Twenty sailors took part in the voyage they call "Around Alone". One of them, Nigel Rowe, said, "People who need an audience don't do this sort of thing. You're out there on your own and there is no one to bullshit."

There was the only woman in the fleet, Isabel Autissier. Dismasted when a shroud failed, she jury rigged a mast from a spinnaker pole and a mainsail from her storm jib. She set sail for an island 1,200 miles away. "Thirty knots of wind, sea dark, sky crying...nothing left of my dream." She made it, got a new mast, then was dismasted again and almost suffered the additional ignominy of being billed by Australian air-land-sea rescue for taking her off her yacht (she did get to wear a T-shirt captioned "I spent New Year's Eve with 200 Aussie sailors").

"They all have this dream.
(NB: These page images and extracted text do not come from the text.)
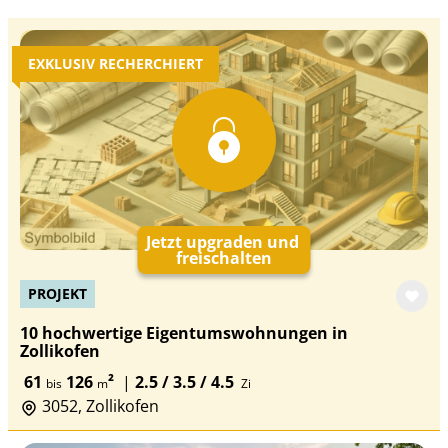
EXKLUSIV RECHERCHIERT
Jetzt upgraden und
freischalten
PROJEKT
10 hochwertige Eigentumswohnungen in
Zollikofen
61
126
²
|
2.5 / 3.5 / 4.5
bis
m
Zi
3052, Zollikofen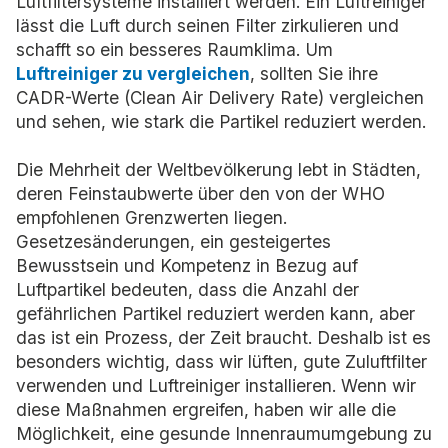
Luftfiltersysteme installiert werden. Ein Luftreiniger
lässt die Luft durch seinen Filter zirkulieren und
schafft so ein besseres Raumklima. Um
Luftreiniger zu vergleichen
, sollten Sie ihre
CADR-Werte (Clean Air Delivery Rate) vergleichen
und sehen, wie stark die Partikel reduziert werden.
Die Mehrheit der Weltbevölkerung lebt in Städten,
deren Feinstaubwerte über den von der WHO
empfohlenen Grenzwerten liegen.
Gesetzesänderungen, ein gesteigertes
Bewusstsein und Kompetenz in Bezug auf
Luftpartikel bedeuten, dass die Anzahl der
gefährlichen Partikel reduziert werden kann, aber
das ist ein Prozess, der Zeit braucht. Deshalb ist es
besonders wichtig, dass wir lüften, gute Zuluftfilter
verwenden und Luftreiniger installieren. Wenn wir
diese Maßnahmen ergreifen, haben wir alle die
Möglichkeit, eine gesunde Innenraumumgebung zu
It's an epic adventure. The problem is they might die doing it"


Then there was septuagenerian Harry Mitchell, who as author Paul Gelder notes, was taking a voyage around his soul. He was old enough to have watched clipper ship sailors return to England, and see the golden earrings they wore after a Cape Horn passage. He sailed a 40-foot Panic Class cutter he campaigned himself, without sponsor.

Why it will bend your brain:


Because it's several tales of people who still want to live rather than just consume.

Harry Mitchell told students before he set out from Sydney, bound for the Roaring Forties and Cape Horn, "For the rest of your life don't waste any time. Make the best of what you may before you turn into clay."